When a Cure Costs Millions: The Price of Gene Medicine
Gene therapy can save lives, but it comes at an astronomical price. For example, a single dose of Zolgensma to treat children with spinal muscular atrophy costs nearly $2 million, and Hemgenix for hemophilia B is around $3.5 million per dose. The reason for those crazy prices is that developing such treatments takes decades and costs hundreds of millions of dollars in research and clinical trials. Manufacturing is also incredibly complex; it involves viral vectors or modified cells that cannot be mass-produced like ordinary drugs.
Many of the diseases these medicines target are extremely rare, so the price of a single dose has to cover all the expenses a company spent on development. We should also remember that the pharmaceutical industry is still a business: companies need not only to recover past investments but also to fund new research for the future. The high cost is further explained by the fact that these therapies are usually given only once in a lifetime, with effects that may last forever. Finally, strict safety and quality requirements add millions more to the price.
Government support exists only in rare cases and varies by country, so many families are forced to raise money through social media and charity campaigns. This makes gene medicine not only a scientific miracle but also a serious social challenge: a child’s life can depend on how widely their story spreads.
Gene Medicine’s Dilemma: Health or Privilege?
In 2023, the world saw the first medicine created with CRISPR technology. This technology is often also called ‘genetic scissors,’ since it can cut DNA at specific sites, allowing faulty sequences to be removed or repaired and normal gene function to be restored. The new drug, Casgevy, now helps people with serious inherited blood disorders that were once almost untreatable. And this is only the beginning: scientists believe we’re entering an era where rewriting our own genetic code may become possible. And it raises a big question: how far should we go in rewriting our own genetic code?

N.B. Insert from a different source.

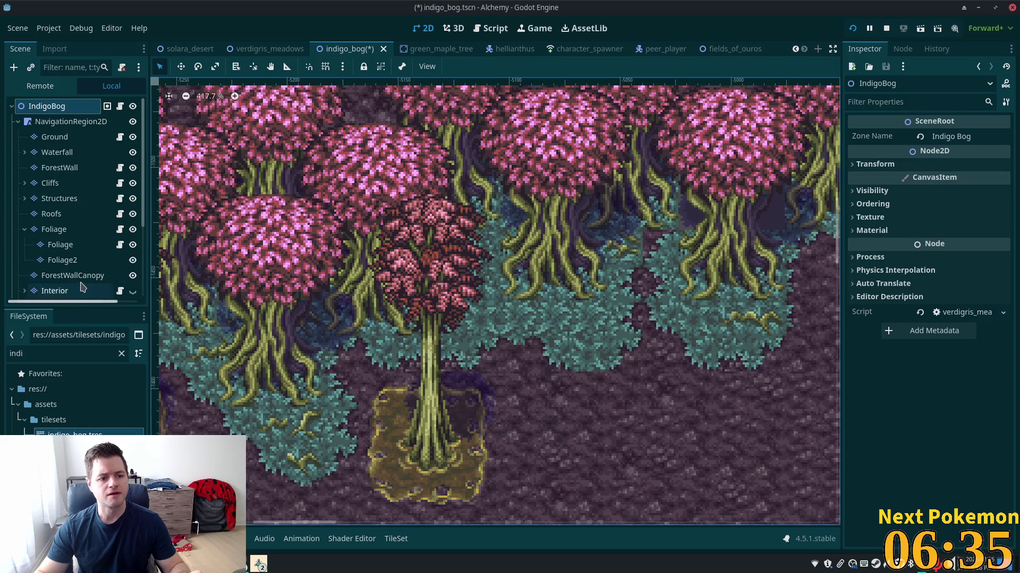
{"action": "scroll", "coordinate": [85, 281], "scroll_direction": "down", "scroll_amount": 3}
{"action": "left_click", "coordinate": [58, 248]}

In his 1972 article, one of the earliest on gene therapy, Friedmann, often called the father of gene therapy, already highlighted the ethical challenges of the field, stating that “a sustained effort [should be made] to formulate a complete set of ethicoscientific criteria to guide the development and clinical application of gene therapy… to ensure it is used only where it will prove beneficial and to prevent its misuse.”
Like any new technology, gene medicine has its pros and cons. On one hand, it can save people from deadly diseases or disabilities, literally giving them a new lease on life. On the other hand, it raises the possibility that the rich or powerful might use it to “enhance” themselves not just for health, but for looks, intelligence, or physical abilities. This raises questions: who decides what is “normal” and what is “enhanced”? And how far are we willing to go before we start rewriting our own genetic code for privilege rather than for health?